Your lives have been carbon copies up to now, but maybe he or
she will keep reading even if you don't, says Max Tegmark, a
cosmologist at MIT in Boston, Massachusetts.

The existence of such a doppleganger "does not even assume
speculative modern physics, merely that space is infinite and
rather uniformly filled with matter as indicated by recent
astronomical observations," Tegmark concluded in a study of
parallel universes published by Cambridge University.

"Your alter ego is simply a prediction of the so-called
concordance model of cosmology," he said.

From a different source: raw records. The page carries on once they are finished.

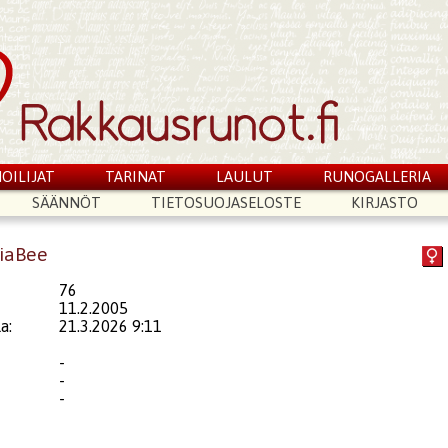
OILIJAT
TARINAT
LAULUT
RUNOGALLERIA
SÄÄNNÖT
TIETOSUOJASELOSTE
KIRJASTO
riaBee
76
11.2.2005
a:
21.3.2026 9:11
-
-
-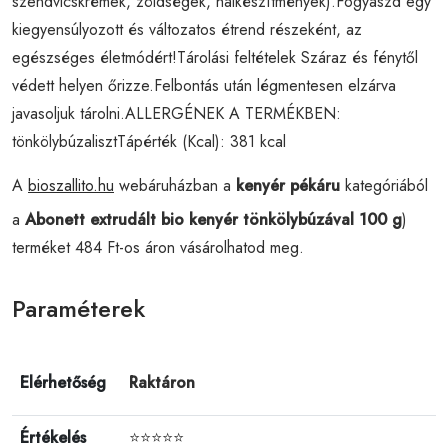
szendvicskrémek, zöldségek, halkészítmények).Fogyaszd egy
kiegyensúlyozott és változatos étrend részeként, az
egészséges életmódért!Tárolási feltételek Száraz és fénytől
védett helyen őrizze.Felbontás után légmentesen elzárva
javasoljuk tárolni.ALLERGÉNEK A TERMÉKBEN:
tönkölybúzalisztTápérték (Kcal): 381 kcal
A
bioszallito.hu
webáruházban a
kenyér pékáru
kategóriából
a
Abonett extrudált bio kenyér tönkölybúzával 100 g
)
terméket 484 Ft-os áron vásárolhatod meg.
Paraméterek
Elérhetőség
Raktáron
Értékelés
⭐⭐⭐⭐⭐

Another type of multiverse arises with the theory of chaotic
inflation, which tells us that all these parallel worlds are
expanding so rapidly - stretching further and further in to
space - that they remain out of reach even if one could travel
at the speed of light forever.

Things get even stranger when one brings the often counter-
intuitive laws of quantum physics into the picture, these
experts say.

In a landmark paper published in 1957 while he was still a
graduate student at Princeton University, mathematician Hugh
Everett showed how quantum theory predicts that a single
classical reality should gradually split into separate but
simultaneously existing realms.

"This is simply a way of trusting strictly the fundamental
equations of quantum mechanics," says Barrau. "The worlds are
not spatially separated, but exist as kinds of 'parallel'

The borderline between physics and metaphysics is not defined by
whether an entity can be observed, but whether it is testable,
pointed out Tegmark.

There are many phenomena - black holes, curved space, the
slowing of time at high speeds, even a round and rotating Earth
- that were once rejected as scientific heresy before being
proven through experimentation, even if some remain beyond the
grasp of observation, he said.

He concluded that it was becoming increasingly clear that
multiverse models grounded in modern physics could be
empirically testable, predictive and disprovable.